**Information given:**
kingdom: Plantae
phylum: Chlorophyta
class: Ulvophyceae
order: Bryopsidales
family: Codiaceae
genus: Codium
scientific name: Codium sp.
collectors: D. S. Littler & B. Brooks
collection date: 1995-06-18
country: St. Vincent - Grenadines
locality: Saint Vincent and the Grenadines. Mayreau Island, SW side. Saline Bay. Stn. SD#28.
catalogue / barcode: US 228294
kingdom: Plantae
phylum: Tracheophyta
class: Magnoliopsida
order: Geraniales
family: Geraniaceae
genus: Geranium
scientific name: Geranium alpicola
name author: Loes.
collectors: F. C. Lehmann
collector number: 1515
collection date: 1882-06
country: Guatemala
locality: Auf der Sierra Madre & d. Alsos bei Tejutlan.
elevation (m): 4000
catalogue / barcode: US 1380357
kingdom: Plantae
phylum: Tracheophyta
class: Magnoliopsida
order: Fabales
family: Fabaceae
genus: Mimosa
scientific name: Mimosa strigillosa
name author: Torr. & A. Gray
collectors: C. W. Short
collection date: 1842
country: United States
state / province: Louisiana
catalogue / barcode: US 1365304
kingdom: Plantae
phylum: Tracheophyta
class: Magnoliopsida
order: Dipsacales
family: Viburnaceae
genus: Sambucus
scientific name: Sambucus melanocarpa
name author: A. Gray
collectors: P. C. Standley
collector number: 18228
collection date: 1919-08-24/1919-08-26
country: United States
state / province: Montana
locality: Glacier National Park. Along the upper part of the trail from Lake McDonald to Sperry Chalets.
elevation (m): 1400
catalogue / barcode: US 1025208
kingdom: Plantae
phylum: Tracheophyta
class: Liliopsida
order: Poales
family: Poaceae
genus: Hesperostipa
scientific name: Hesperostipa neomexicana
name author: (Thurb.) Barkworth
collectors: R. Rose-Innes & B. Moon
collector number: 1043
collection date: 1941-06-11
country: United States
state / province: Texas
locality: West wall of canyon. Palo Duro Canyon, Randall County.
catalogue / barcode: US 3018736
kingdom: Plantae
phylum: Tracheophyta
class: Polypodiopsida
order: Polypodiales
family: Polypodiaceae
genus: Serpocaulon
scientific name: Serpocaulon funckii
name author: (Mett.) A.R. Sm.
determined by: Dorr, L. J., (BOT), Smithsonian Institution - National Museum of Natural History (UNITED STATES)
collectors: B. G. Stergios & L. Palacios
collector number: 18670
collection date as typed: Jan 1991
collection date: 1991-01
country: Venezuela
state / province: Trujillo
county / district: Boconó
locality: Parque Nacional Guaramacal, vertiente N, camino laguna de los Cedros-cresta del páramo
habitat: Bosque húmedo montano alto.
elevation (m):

**Task requirements:**
Collect every line of the records that contains the word "catalogue".

**Response to the task:**
catalogue / barcode: US 228294
catalogue / barcode: US 1380357
catalogue / barcode: US 1365304
catalogue / barcode: US 1025208
catalogue / barcode: US 3018736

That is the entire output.